(Dataset records)
┏━━

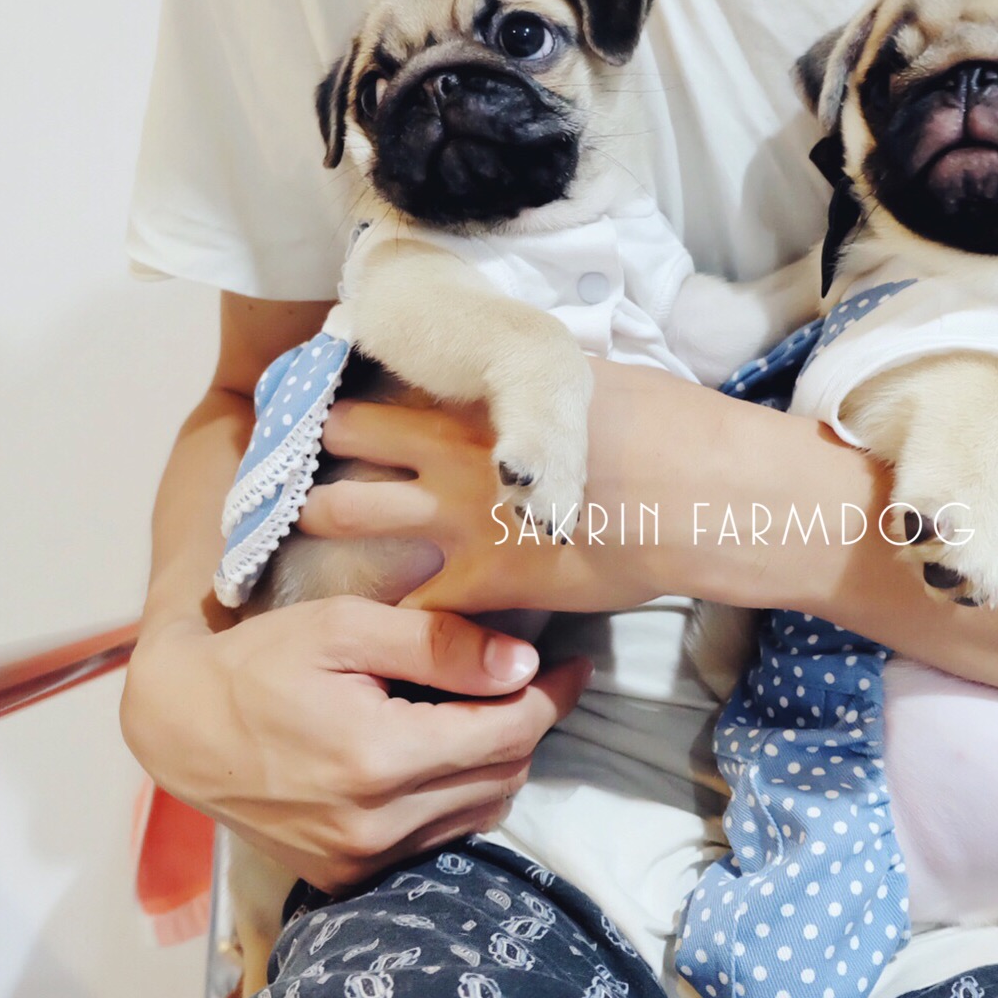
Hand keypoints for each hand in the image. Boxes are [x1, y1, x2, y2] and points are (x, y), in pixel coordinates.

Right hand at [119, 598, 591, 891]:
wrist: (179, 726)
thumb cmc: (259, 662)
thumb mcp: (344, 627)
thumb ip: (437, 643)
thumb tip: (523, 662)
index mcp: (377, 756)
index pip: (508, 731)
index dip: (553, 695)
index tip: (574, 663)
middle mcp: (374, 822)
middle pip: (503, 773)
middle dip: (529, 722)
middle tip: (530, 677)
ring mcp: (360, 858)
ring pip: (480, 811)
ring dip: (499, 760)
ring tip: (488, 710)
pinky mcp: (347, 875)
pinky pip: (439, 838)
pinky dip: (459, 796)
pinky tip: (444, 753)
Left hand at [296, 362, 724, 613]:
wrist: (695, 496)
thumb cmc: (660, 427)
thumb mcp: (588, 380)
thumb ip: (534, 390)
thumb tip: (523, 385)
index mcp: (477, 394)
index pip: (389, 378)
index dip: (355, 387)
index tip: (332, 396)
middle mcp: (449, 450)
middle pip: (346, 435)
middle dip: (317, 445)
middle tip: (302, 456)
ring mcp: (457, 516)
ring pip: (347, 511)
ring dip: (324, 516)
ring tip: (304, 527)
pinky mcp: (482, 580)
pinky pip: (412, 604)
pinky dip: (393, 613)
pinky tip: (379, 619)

┗━━

--- Task details ---
Your answer must be the line that contains "thumb mcp: (344, 627)" and every line after it to the end of the records, reproduced exactly.

--- Response to the exercise ---
thumb mcp: (344, 627)
thumb ip: (437, 643)
thumb tip: (523, 662)
index mcp: (377, 756)
index pip: (508, 731)
index dip: (553, 695)
index tip: (574, 663)
middle mcp: (374, 822)
middle pip: (503, 773)
middle dip: (529, 722)
middle tip: (530, 677)
ring mcp: (360, 858)
ring pip: (480, 811)
ring dip: (499, 760)
ring tip: (488, 710)
pinky mcp: (347, 875)
pinky pip: (439, 838)
pinky dip: (459, 796)
pinky tip: (444, 753)
Left hand at [296, 362, 724, 613]:
wrist: (695, 496)
thumb cmc: (660, 427)
thumb mcp: (588, 380)
thumb ip: (534, 390)
thumb tip: (523, 385)
index mcp: (477, 394)
index pip: (389, 378)
index dip: (355, 387)
index tip: (332, 396)
middle mcp: (449, 450)
middle pip: (346, 435)
middle dip: (317, 445)
middle tip: (302, 456)
ring mcp: (457, 516)
ring pip: (347, 511)
ring dip: (324, 516)
ring tip: (304, 527)
pinky mcp: (482, 580)
pinky pip: (412, 604)
pinky dip: (393, 613)
pinky tip: (379, 619)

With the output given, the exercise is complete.